What you will do >>
Your answer consists of the lines in the data that contain "SourceGraphic". Copy each of them.

Exercise input >>
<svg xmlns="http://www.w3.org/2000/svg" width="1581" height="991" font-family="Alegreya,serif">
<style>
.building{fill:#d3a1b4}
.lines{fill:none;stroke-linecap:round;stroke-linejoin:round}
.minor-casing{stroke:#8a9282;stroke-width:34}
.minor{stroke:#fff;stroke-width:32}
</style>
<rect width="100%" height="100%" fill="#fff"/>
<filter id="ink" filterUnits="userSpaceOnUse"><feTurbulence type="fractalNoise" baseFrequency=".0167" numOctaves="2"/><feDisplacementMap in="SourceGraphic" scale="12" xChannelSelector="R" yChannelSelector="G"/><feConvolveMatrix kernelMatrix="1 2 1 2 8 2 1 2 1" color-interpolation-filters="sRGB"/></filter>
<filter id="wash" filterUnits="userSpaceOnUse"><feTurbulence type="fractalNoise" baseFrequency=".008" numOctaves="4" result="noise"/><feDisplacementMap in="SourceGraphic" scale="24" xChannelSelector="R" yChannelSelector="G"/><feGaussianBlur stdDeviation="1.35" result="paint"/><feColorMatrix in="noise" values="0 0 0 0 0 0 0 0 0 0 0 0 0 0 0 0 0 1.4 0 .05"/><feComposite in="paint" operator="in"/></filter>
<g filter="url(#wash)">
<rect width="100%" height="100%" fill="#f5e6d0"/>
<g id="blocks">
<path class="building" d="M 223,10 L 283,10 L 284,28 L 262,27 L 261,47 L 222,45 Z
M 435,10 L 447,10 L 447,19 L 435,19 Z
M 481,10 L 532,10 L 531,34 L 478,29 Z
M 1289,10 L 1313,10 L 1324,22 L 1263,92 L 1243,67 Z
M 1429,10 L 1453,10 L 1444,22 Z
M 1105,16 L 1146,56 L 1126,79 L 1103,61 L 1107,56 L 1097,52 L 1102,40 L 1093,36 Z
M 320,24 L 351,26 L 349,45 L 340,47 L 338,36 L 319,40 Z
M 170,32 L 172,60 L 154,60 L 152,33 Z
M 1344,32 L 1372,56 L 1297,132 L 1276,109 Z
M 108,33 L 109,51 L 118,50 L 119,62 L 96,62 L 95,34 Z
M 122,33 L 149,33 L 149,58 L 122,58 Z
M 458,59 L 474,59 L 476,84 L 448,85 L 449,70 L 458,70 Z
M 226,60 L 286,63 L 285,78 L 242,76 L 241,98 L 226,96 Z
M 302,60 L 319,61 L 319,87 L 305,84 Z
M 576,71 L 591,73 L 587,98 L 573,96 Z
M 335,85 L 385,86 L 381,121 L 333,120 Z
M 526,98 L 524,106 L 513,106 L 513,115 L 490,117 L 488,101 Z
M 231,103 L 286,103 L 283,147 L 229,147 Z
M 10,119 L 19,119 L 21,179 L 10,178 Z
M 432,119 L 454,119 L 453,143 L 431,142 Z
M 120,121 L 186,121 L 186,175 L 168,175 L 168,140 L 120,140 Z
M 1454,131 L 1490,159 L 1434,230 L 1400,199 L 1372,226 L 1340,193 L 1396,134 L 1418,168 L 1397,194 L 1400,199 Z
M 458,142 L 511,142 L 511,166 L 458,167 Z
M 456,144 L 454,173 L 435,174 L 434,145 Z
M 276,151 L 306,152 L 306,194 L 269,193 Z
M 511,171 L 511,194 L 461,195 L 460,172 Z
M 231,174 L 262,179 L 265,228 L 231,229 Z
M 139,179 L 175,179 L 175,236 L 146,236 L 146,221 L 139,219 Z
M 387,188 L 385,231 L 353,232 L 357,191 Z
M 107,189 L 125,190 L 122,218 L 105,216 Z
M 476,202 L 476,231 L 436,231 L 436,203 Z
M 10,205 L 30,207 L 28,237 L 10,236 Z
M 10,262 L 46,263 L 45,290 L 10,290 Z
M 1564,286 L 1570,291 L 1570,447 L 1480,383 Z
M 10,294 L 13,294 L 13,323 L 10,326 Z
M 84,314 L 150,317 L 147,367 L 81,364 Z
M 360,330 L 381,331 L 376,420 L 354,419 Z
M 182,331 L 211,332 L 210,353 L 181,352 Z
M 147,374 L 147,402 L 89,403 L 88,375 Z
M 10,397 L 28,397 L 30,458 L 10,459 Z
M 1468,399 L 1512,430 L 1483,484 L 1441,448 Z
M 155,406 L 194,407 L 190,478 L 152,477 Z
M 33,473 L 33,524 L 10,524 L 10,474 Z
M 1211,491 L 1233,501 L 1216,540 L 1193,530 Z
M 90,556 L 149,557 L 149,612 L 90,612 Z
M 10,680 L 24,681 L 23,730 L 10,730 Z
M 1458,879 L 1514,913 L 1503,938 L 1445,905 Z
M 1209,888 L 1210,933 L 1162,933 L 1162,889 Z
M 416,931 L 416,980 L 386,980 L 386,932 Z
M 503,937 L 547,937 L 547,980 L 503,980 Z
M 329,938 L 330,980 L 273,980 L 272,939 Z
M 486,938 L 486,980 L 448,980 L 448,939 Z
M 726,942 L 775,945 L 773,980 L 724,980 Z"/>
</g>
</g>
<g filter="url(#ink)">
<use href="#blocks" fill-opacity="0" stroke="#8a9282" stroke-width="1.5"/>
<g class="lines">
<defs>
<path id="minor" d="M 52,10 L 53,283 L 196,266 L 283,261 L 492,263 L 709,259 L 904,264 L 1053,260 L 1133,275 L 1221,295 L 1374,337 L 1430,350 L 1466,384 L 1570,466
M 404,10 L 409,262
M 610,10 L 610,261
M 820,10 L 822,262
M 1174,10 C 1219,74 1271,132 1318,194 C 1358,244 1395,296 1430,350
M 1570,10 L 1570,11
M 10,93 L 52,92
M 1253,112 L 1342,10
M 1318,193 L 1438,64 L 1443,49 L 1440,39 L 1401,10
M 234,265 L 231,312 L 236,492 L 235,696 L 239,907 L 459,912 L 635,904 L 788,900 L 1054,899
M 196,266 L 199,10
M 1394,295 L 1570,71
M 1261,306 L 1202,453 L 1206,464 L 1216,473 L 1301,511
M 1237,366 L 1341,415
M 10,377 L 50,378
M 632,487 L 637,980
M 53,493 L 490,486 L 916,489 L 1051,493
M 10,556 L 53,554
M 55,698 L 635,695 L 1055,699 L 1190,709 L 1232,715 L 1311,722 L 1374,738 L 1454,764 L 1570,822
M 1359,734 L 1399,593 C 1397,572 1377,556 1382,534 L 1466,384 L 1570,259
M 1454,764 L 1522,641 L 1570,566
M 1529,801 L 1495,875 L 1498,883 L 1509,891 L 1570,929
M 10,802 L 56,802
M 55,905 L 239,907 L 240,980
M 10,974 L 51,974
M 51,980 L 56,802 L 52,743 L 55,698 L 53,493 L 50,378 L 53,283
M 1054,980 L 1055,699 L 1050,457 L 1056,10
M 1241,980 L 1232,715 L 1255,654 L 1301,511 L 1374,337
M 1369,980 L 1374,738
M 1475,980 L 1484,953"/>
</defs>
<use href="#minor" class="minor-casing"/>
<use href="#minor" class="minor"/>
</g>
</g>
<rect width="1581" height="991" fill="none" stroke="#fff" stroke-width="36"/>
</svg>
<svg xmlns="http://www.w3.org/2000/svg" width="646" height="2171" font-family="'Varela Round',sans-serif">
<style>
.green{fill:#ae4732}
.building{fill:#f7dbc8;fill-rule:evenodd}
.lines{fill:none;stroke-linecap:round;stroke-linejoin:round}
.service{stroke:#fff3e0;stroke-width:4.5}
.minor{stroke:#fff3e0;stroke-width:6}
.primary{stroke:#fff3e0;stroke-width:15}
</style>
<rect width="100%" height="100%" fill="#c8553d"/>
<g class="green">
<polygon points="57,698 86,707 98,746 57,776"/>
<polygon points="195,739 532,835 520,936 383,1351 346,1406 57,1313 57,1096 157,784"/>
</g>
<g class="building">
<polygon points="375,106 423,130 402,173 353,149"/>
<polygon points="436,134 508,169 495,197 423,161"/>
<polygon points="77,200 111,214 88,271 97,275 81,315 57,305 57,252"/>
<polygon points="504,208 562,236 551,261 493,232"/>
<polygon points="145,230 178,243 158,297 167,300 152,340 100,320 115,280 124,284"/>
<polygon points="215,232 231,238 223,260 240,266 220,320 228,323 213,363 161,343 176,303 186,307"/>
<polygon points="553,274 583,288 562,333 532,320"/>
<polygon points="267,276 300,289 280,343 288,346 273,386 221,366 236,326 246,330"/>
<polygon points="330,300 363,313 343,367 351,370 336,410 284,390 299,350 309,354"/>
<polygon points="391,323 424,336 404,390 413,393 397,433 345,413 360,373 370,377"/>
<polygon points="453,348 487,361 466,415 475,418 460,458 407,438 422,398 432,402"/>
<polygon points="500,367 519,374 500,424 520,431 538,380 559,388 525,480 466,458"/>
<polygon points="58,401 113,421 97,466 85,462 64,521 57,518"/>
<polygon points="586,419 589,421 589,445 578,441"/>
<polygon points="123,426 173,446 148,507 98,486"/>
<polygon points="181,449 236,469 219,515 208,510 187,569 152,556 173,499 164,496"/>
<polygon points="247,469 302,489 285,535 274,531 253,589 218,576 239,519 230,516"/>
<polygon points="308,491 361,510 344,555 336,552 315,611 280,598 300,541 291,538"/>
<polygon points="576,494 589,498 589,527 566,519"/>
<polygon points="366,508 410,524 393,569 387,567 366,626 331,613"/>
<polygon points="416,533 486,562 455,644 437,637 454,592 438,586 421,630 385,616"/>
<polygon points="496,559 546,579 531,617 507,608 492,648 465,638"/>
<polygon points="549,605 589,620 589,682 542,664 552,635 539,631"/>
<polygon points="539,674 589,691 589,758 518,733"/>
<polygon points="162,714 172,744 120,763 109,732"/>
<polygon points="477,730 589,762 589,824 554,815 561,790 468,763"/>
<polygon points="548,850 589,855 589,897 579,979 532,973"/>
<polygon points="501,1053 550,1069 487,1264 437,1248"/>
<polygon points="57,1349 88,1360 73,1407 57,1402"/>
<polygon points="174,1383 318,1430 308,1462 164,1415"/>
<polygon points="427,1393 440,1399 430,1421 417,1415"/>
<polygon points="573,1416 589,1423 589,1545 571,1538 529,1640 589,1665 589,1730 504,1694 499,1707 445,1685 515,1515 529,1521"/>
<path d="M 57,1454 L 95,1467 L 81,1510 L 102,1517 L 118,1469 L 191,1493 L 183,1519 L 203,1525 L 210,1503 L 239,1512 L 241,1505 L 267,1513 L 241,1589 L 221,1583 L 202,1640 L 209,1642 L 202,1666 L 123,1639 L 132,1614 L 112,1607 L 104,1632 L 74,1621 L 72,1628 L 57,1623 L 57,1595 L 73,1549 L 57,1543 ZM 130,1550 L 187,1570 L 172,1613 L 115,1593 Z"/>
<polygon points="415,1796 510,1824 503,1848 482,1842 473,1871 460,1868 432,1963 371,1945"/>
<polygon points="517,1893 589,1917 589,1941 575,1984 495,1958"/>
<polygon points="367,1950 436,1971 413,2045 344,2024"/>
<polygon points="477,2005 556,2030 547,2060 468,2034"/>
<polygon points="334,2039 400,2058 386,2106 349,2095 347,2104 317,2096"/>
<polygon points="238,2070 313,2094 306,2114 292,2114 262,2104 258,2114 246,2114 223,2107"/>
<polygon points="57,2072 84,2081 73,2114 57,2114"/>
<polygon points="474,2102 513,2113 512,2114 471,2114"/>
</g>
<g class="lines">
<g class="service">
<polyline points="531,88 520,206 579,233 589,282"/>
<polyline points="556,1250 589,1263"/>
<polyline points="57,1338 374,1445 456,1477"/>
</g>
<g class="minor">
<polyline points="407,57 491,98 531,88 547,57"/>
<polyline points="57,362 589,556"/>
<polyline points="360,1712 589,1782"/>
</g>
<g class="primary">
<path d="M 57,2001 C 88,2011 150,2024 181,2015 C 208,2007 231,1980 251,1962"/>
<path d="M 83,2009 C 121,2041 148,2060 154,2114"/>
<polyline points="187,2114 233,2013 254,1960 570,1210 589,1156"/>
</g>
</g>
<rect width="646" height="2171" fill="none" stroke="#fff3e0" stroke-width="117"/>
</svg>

Exercise result >>
<filter id="ink" filterUnits="userSpaceOnUse"><feTurbulence type="fractalNoise" baseFrequency=".0167" numOctaves="2"/><feDisplacementMap in="SourceGraphic" scale="12" xChannelSelector="R" yChannelSelector="G"/><feConvolveMatrix kernelMatrix="1 2 1 2 8 2 1 2 1" color-interpolation-filters="sRGB"/></filter>
<filter id="wash" filterUnits="userSpaceOnUse"><feTurbulence type="fractalNoise" baseFrequency=".008" numOctaves="4" result="noise"/><feDisplacementMap in="SourceGraphic" scale="24" xChannelSelector="R" yChannelSelector="G"/><feGaussianBlur stdDeviation="1.35" result="paint"/><feColorMatrix in="noise" values="0 0 0 0 0 0 0 0 0 0 0 0 0 0 0 0 0 1.4 0 .05"/><feComposite in="paint" operator="in"/></filter>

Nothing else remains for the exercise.